Ce qui a de nouveau fait réagir Jayati Ghosh : les recherches menées par Malina Stutz, chargée de mission chez erlassjahr.de, montreraient que les bénéfices réalisés par les créanciers privés grâce à leurs opérations de crédit sont bien supérieurs à ce qu'ils ont réellement investi. Au final, ces créanciers profiteraient de la détresse financière des pays surendettés. Mme Ghosh a déclaré, s'adressant directement à Robert Plachta, qu'elle attendait de l'Allemagne, aujourd'hui première économie européenne, qu'elle accorde aux autres pays ce qui lui a été consenti en 1954, à savoir la possibilité de sortir d'une situation extrêmement difficile et de retrouver la prospérité économique et sociale grâce à une remise de dette complète. M. Plachta n'a manifestement pas apprécié cette comparaison historique.

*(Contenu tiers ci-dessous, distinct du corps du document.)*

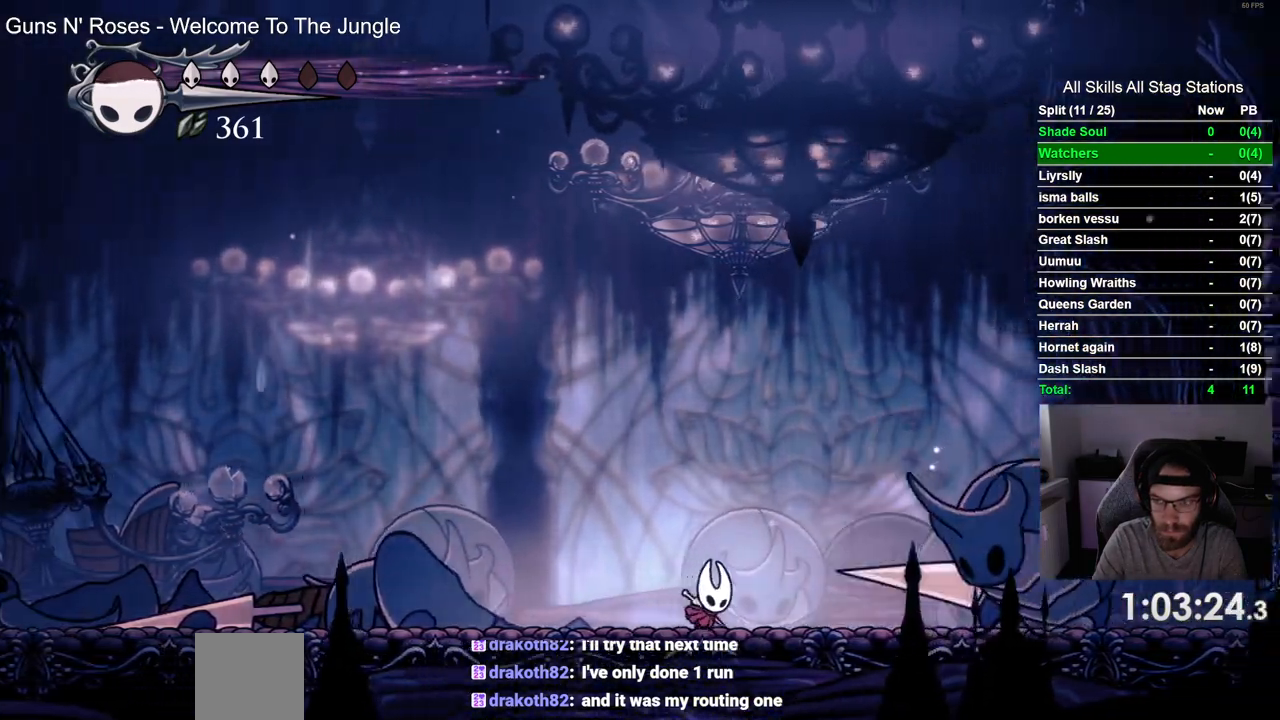
{"dt_ms": 500, "buttons": ["SQUARE"], "left_stick": "center", "right_stick": "center"}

Puis, Hod Anyigba, économiste syndical ghanéen de l’International Trade Union Confederation Africa (ITUC-Africa), a posé la question fondamentale : « Avez-vous déjà vu une mère se rendre à la banque pour pouvoir réparer son toit ? Le déséquilibre des pouvoirs est extrême. Il est temps que les travailleuses et travailleurs assument la responsabilité de ces choses. Qu'est-il advenu de l'idée de l'État aspirant au développement ? La dignité, les droits, une vie décente, où sont passées ces idées ? Quand je parle aux créanciers, je n'entends que profit, profit, profit. Frère Robert [Plachta] doit retourner à sa table à dessin ! » Chaque maison a une architecture, c'est tout à fait naturel. Pourquoi le système financier n'en a-t-il pas, a demandé Hod Anyigba, appelant à plus d'imagination dans la politique financière internationale : « Pourquoi les dogmes néolibéraux dominent-ils toujours ? Réfléchissez à des propositions hétérodoxes ! »

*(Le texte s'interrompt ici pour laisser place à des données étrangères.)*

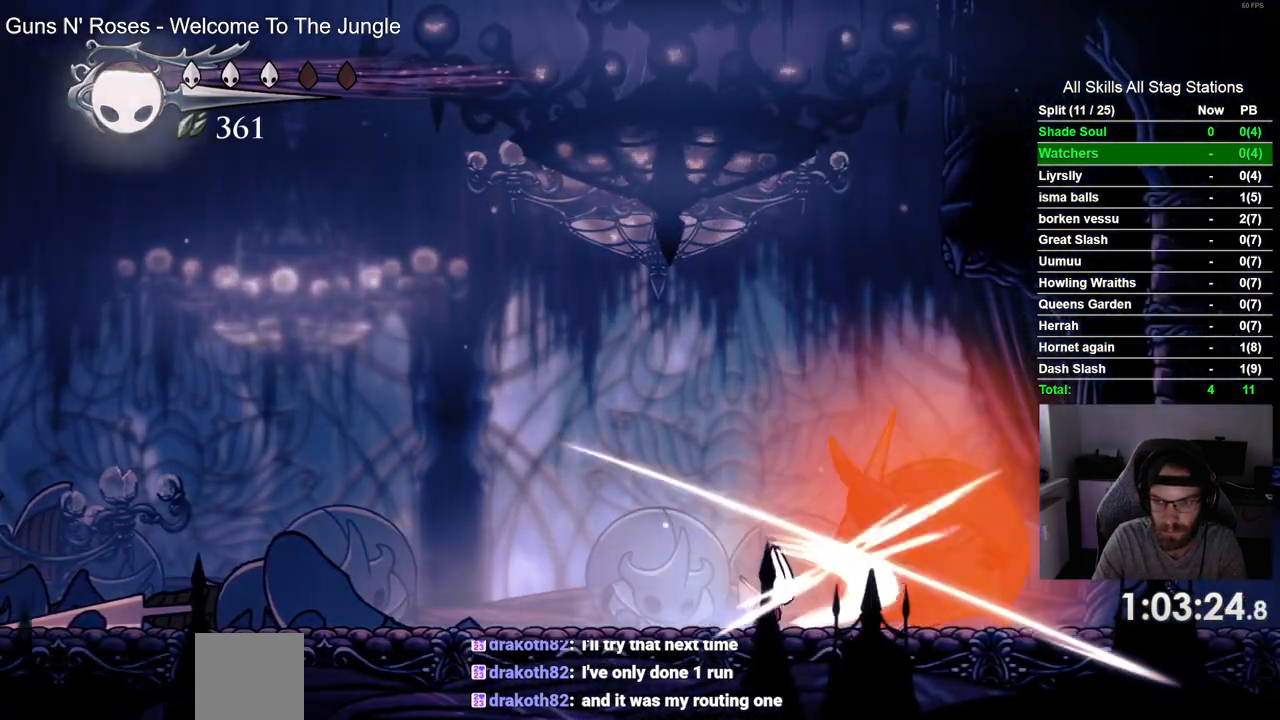
{"dt_ms": 500, "buttons": ["DPAD_LEFT"], "left_stick": "center", "right_stick": "center", "events": [[17, "DPAD_LEFT", "down"], [17, "SQUARE", "up"], [133, "R2", "down"], [350, "R2", "up"]]}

Cette architecture du système financier international pourrait notamment être développée dans le cadre d'une convention des Nations Unies sur la dette. Malina Stutz, de erlassjahr.de, l'a encore une fois clairement souligné : « La question de l'inclusion est vraiment centrale : par inclusivité, nous entendons que les pays débiteurs ne doivent pas simplement être invités à des événements où ils peuvent donner leur avis. Ce que nous voulons, c'est un organe décisionnel au sein duquel ils disposent des mêmes droits. » Ce serait sans doute la condition préalable pour que, comme le souligne Malina Stutz, ce qui a toujours été normal dans les relations de crédit ordinaires devienne également la norme dans le domaine de la dette publique : les remises de dette font partie intégrante de toute relation de crédit.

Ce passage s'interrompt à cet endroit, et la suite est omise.